Harry und Aladdin 

Knapp neun Jahre nach dem Erscheinen des letzten Harry-Potter-Bandes ist London wieder im Potter-Fieber. Nicht nur Waterstones veranstaltet zum Erscheinen des „achten Bandes“ „Harry Potter and the cursed child“ zu Mitternacht Verkaufsaktionen. Es handelt sich eigentlich um das Skript zum gleichnamigen Theaterstück, von dem seit dem 7. Juni Previews gezeigt wurden. Die offizielle Uraufführung fand am 30. Juli 2016 im Palace-Theatre in London statt. Ein Tag später erschien das Skript in Buchform.

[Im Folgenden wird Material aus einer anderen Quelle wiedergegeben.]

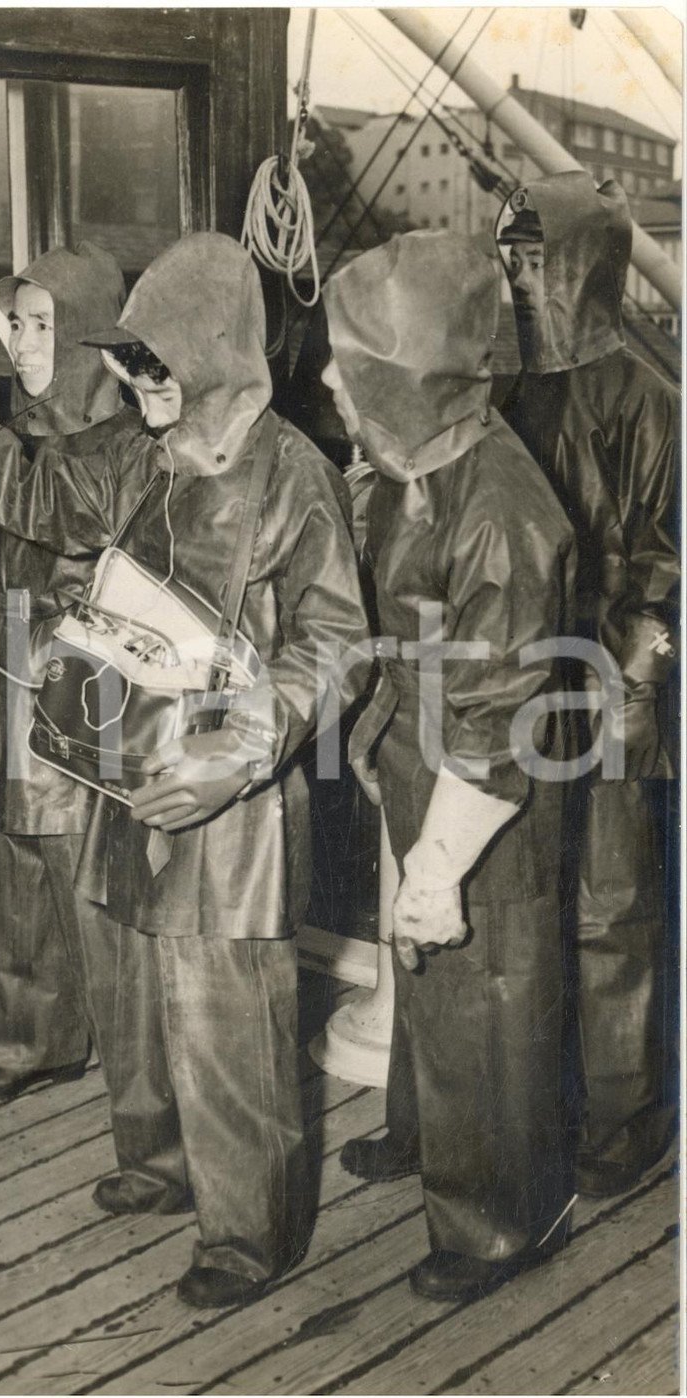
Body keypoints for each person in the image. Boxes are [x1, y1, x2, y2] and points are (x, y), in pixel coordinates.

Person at [0, 231, 371, 1309]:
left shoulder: (296, 479)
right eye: (127, 363)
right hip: (122, 768)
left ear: (218, 353)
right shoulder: (137, 456)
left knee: (229, 1014)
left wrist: (238, 752)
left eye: (154, 363)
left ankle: (248, 1232)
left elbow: (334, 646)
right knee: (134, 987)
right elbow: (32, 490)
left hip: (227, 797)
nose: (135, 384)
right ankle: (160, 1161)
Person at [322, 231, 576, 1303]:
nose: (329, 378)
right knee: (432, 975)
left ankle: (502, 1219)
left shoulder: (503, 513)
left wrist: (437, 863)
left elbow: (492, 723)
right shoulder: (417, 465)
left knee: (489, 987)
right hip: (423, 742)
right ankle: (426, 1131)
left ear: (413, 376)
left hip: (491, 775)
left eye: (354, 362)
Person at [497, 171, 680, 1198]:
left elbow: (668, 566)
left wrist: (637, 675)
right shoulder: (508, 386)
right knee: (536, 903)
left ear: (581, 266)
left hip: (615, 685)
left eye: (533, 257)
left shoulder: (652, 404)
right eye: (510, 257)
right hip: (529, 677)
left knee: (613, 913)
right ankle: (551, 1103)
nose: (517, 275)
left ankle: (627, 1122)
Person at [0, 244, 139, 1102]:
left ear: (92, 336)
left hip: (92, 675)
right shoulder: (12, 442)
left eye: (43, 324)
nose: (21, 343)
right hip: (14, 660)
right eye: (15, 323)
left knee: (86, 871)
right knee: (15, 856)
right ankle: (27, 1042)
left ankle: (135, 1068)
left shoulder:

Für „Harry Potter and the cursed child“ hatte ich natürlich keine Karten (erst im August gelingt es mir, Karten für Juni 2017 zu ergattern), aber für „Aladdin“. „Aladdin“, das Musical zu dem gleichnamigen Disney-Zeichentrickfilm von 1992, feierte bereits am Broadway Erfolge. 2015 kam das Musical nach Hamburg und feierte am 15. Juni 2016 Premiere im Prince Edward Theatre in London. Trevor Dion Nicholas überzeugt im West End als Genie, nachdem er bereits am Broadway als Zweitbesetzung des Lampengeistes auftrat. Allerdings tritt er mit dem Song „Friends like me“ erst zum Ende des ersten Aktes auf. Bis zu diesem Zeitpunkt ist die Show etwas langsam. Auch die Chemie zwischen Aladdin und Jasmine fehlt. Die Sidekicks Abu (Aladdins Affe) und Rajah (der Tiger) hat man leider für das Musical gestrichen und Jajo ist kein Papagei mehr. Warum die Schauspieler – bis auf Trevor Dion Nicholas – Briten mit aufgesetztem amerikanischen Akzent singen, erschließt sich mir nicht. Mein Eindruck von dem Musical ist eher gemischt, ich bevorzuge den Zeichentrickfilm. Wenigstens wurde für das Muscial der Song „Proud of your boy“ verwendet. Den Titel hatte Howard Ashman kurz vor seinem Tod für seine Eltern geschrieben, er wurde dann aber aus dem Soundtrack für den Zeichentrickfilm gestrichen. Im Musical findet er nun Verwendung.